Si l'Afrique du Sud est devenue le 15 mai 2004 avec 14 voix, devant le Maroc (10 voix) et l'Egypte (0 voix) le pays-hôte de la Coupe du monde 2010, le versement des fameux dix millions a pris plus de temps que prévu et a transité par des comptes de la Fifa en plusieurs tranches, dont une partie a ensuite été détournée pour l’usage personnel de Jack Warner.

"Par exemple, le 9 janvier 2008, 200.000 dollars transférés par la Fifa une semaine plus tôt, ont été transférés sur un compte en banque à son nom", a expliqué la justice américaine.

Le Maroc concerné

L'Afrique du Sud ne serait pas la seule à avoir approché le sulfureux Warner: selon la justice américaine, le Maroc lui aurait proposé, en 2004, un million de dollars pour voter en faveur du dossier marocain.
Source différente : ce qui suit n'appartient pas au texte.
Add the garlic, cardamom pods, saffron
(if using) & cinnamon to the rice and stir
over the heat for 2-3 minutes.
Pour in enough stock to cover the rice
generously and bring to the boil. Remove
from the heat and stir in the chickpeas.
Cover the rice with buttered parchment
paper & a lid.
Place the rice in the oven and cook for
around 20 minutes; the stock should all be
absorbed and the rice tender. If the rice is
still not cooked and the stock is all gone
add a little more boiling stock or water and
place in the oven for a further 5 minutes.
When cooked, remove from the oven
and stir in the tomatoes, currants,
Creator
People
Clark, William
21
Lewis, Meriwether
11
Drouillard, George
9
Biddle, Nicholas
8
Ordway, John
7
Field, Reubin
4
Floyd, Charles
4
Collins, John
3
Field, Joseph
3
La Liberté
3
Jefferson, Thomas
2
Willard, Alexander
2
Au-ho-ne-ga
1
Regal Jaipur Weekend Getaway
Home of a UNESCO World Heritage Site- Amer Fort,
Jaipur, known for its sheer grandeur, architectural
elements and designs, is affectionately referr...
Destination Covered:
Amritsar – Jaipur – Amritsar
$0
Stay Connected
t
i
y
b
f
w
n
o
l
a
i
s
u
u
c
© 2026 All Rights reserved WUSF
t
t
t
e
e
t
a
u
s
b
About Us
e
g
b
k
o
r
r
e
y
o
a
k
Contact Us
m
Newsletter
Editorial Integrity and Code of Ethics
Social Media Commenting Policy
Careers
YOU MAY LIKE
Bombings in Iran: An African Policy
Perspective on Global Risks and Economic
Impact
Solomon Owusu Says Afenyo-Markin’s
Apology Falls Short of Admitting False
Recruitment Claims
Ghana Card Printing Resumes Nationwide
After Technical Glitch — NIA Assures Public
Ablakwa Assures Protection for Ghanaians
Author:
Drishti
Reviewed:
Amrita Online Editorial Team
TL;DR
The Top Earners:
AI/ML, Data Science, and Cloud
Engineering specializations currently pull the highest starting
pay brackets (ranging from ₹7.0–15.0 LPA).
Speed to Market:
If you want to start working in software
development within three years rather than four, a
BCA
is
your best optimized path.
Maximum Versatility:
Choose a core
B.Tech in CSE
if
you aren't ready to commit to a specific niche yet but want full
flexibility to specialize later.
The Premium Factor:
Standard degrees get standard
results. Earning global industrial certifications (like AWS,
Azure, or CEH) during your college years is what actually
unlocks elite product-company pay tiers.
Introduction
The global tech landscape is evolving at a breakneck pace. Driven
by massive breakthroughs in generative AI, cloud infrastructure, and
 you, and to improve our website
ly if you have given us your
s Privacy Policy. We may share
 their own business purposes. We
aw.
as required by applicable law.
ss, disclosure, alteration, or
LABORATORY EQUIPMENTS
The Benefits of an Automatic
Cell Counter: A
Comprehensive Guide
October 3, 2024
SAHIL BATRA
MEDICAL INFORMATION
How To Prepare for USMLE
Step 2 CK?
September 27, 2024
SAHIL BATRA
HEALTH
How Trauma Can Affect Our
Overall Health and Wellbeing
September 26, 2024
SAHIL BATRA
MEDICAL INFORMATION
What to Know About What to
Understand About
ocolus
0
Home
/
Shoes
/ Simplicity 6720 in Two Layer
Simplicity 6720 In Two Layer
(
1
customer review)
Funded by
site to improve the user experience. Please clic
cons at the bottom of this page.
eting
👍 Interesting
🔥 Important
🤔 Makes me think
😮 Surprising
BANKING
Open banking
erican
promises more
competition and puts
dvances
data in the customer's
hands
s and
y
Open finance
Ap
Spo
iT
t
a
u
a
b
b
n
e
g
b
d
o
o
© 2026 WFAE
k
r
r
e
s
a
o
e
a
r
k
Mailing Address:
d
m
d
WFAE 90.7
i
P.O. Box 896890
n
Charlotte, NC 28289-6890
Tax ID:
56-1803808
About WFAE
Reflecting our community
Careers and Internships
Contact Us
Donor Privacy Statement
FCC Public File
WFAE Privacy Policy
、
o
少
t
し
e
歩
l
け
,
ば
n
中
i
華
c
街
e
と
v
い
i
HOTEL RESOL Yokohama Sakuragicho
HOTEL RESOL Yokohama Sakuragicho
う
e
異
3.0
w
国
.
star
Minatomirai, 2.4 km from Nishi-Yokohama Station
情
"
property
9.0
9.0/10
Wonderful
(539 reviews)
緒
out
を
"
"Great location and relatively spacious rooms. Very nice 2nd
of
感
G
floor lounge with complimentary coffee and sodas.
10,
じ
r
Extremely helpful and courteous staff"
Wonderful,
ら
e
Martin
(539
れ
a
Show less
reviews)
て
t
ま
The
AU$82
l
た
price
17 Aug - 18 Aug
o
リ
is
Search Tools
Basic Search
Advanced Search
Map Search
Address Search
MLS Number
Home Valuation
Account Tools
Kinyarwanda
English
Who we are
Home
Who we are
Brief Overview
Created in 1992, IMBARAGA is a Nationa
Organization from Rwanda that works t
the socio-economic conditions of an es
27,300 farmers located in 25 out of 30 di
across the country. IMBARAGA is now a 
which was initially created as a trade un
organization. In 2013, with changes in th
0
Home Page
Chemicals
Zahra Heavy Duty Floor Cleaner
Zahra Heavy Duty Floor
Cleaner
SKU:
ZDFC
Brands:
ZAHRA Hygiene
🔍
Mais l’Afrique du Sud et ses dix millions lui aurait ainsi damé le pion.

Autre chef d’accusation pour le Maroc révélé par la justice américaine: en 1992, au moment de choisir le pays hôte de la Coupe du monde 1998, un représentant de la candidature marocaine aurait versé un pot-de-vin pour obtenir une voix, lors d’un voyage au Maroc de Chuck Blazer, l’ancien président de la Concacaf (Confédération d’Amérique du Nord, centrale et Caraïbes), qui a servi ensuite d’informateur dans l’enquête du FBI. Mais cela n'aurait pas suffi, puisque c'est la France qui a remporté l'organisation du Mondial 1998.

Extrait des accusations publiées par la justice américaine:

maroc fifa

Des pratiques courantes

"Ce genre de pratiques peu orthodoxes sont répandues dans certaines instances sportives internationales", explique au HuffPost Maroc Aziz Daouda, directeur technique de la Confédération africaine d'athlétisme et consultant sportif. "Le sentiment de surpuissance qui anime ces instances les pousse parfois à agir en dehors de la légalité".

"Si la méthode utilisée par la justice américaine pour aller ‘fouiner’ dans les affaires d’instances internationales me dérange, les pratiques de corruption ne m’étonnent pas", ajoute-t-il. "On sait que des ‘cadeaux’ sont régulièrement offerts lors de rencontres entre différentes instances sportives, mais il est toujours très difficile de savoir où va l’argent".

"Ce qui est choquant, c’est aussi de voir que la Fifa n’a pas fait son travail de lutte contre la corruption", déplore M. Daouda. "Elle aurait dû activer ses propres mécanismes de surveillance, plutôt que de laisser la justice américaine s’en occuper".